Environmental exposure (including workplace exposures) – Intoxications (poisonings).

  • Occupational contact
    • With carcinogens – e.g., asbestos, man-made mineral fibers (MMMFs), polycyclic aromatic hydrocarbons (PAHs), arsenic, chromium VI compounds, nickel, halogenated ethers (“haloethers”), especially dichlorodimethyl ether, radioactive materials, etc.
    • Coke oven raw gases
    • Handling tar and bitumen (road construction).
    • Inhalation of coal dust (miners).
    • Inhalation of nickel dust, quartz dust.
  • Arsenic
    • Men: mortality risk (risk of death)/relative risk (RR) 3.38 (95 percent confidence interval 3.19-3.58).
    • Women: Mortality risk/relative risk 2.41 (95-percent confidence interval 2.20-2.64).
  • Tetrachloroethene (perchloroethylene, perchloro, PER, PCE)?, in women.
  • Diesel exhaust (due topolycyclic hydrocarbons, PAH).
  • Air pollutants: particulate matter (due to car exhaust, combustion processes in industry and domestic heating) – already particulate matter concentration below the European limit increases the likelihood of developing lung cancer
  • Ionizing rays
  • Radon – after smoking, involuntary inhalation of radioactive radon in the home is the most common trigger of lung cancer; it is responsible for about 5% of all lung cancer deaths in Germany

A significant reduction in lung cancer-specific mortality (death rate) was demonstrated for current and former smokers (>30 packyears) aged 55-74 years by the National Lung Screening Trial (NLST) in a first-of-its-kind randomized controlled lung cancer screening trial.

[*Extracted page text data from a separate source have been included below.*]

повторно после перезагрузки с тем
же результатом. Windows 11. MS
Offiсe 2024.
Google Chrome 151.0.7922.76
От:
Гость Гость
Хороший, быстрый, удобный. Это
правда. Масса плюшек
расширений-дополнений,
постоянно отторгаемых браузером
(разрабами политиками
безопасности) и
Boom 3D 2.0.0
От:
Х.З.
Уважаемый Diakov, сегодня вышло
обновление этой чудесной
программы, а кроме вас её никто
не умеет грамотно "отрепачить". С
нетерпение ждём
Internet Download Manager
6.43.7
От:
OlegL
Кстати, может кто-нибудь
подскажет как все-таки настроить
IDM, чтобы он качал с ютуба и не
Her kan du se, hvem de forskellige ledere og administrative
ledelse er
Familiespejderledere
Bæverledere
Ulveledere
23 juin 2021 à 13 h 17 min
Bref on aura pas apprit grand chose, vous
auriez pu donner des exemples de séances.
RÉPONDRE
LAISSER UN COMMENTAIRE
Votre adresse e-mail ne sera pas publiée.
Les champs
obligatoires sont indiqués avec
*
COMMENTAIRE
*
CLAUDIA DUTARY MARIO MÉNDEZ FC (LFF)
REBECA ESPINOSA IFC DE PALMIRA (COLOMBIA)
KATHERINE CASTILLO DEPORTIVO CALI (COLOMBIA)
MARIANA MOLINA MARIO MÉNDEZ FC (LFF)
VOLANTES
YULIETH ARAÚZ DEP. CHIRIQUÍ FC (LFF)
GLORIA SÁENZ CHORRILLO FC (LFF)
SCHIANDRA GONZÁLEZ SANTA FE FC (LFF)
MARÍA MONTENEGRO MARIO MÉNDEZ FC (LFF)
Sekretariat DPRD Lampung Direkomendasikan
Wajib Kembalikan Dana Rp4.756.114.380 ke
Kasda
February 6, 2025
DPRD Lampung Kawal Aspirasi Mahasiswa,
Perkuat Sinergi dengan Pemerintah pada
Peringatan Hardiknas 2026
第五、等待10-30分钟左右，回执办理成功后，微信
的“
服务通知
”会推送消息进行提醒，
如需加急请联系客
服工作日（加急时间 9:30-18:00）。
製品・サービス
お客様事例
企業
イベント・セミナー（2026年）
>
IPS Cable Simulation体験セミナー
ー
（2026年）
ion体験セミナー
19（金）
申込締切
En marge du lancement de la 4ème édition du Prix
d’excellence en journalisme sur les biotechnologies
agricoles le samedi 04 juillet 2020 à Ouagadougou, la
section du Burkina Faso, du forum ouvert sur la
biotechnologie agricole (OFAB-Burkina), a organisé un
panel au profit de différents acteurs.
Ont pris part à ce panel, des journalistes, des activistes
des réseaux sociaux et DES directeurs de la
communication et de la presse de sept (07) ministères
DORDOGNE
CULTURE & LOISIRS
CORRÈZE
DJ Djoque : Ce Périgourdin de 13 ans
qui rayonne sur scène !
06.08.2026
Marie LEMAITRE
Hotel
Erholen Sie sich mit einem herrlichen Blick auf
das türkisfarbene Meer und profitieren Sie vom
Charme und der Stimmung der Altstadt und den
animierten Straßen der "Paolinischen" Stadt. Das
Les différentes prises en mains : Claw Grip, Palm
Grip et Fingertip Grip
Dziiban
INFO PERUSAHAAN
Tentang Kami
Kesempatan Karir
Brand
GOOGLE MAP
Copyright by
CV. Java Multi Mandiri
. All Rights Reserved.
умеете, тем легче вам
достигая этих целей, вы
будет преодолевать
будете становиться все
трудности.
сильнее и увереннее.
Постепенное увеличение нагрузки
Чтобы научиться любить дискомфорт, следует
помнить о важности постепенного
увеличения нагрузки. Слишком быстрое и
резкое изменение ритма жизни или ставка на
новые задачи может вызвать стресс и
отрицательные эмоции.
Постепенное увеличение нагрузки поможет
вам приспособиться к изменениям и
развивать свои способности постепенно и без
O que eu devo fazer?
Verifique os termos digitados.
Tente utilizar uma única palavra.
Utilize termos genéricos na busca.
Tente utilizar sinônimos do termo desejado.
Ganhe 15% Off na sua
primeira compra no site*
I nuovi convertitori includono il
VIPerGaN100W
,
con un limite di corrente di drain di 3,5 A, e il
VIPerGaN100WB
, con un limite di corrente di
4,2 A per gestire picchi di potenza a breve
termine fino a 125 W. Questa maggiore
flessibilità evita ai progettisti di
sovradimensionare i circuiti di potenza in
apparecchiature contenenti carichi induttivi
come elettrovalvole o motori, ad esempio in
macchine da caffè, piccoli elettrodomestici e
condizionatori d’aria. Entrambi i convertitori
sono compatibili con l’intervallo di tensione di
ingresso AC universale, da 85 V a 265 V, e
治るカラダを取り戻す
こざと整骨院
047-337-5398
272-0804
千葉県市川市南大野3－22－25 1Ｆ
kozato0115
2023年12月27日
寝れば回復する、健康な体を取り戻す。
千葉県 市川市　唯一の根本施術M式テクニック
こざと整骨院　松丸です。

Prevention Factors (Protective Factors)

  • Nutrition
    • High intake of nuts (walnut, hazelnut, almond, peanut, seed): inversely correlated with overall lung cancer risk (highest lowest quintile, OREAGLE = 0.74; 95% CI, 0.57-0.95; HRAARP = 0.86; 95% CI, 0.81-0.91), independent of smoking status
    • Diet high in polyunsaturated fatty acids: 8% lower risk of disease (HR: 0.92) than participants in the lowest quantity quintile group
    • High consumption of dietary fiber and yogurt (bronchial carcinoma risk 33% lower).
  • Physical activity
    • High versus low leisure-time physical activity is associated with a lower risk of bronchial cancer (-26%; HR 0.74, 95% CI 0.71-0.77).
    • Subjects in the highest fitness category ≥ 12 MET:
      • 77% lower risk of bronchial cancer than least fit participants; incidence rates: 0.28 and 2.00 per 1,000 person-years, respectively; risk of dying after a lung cancer diagnosis during follow-up was reduced by 44% for the fittest patients.
      • 61% lower risk of colorectal (colon and rectal) cancer; incidence rates 0.27 and 0.97 per 1,000 person-years, respectively); risk of dying after a colorectal cancer diagnosis during the follow-up period was reduced by 89% for the fittest patients.
  • Medication
    • BCG vaccination in school-age children: a follow-up of six decades in the retrospective study showed that bronchial carcinoma (lung cancer) was significantly less frequent in study participants with BCG vaccination than in the placebo group.
    • Metformin – Type 2 diabetics who took metformin and were nonsmokers were 43% less likely to develop bronchial carcinoma. The protective effect increased with duration of use: non-smokers who took metformin for at least 5 years were 52% less likely to develop lung cancer.
  • Environment: staying at high altitudes: Decrease in bronchial carcinoma incidence (incidence of new cases) with each 1,000 m increase in altitude by 7.23 per 100,000 population.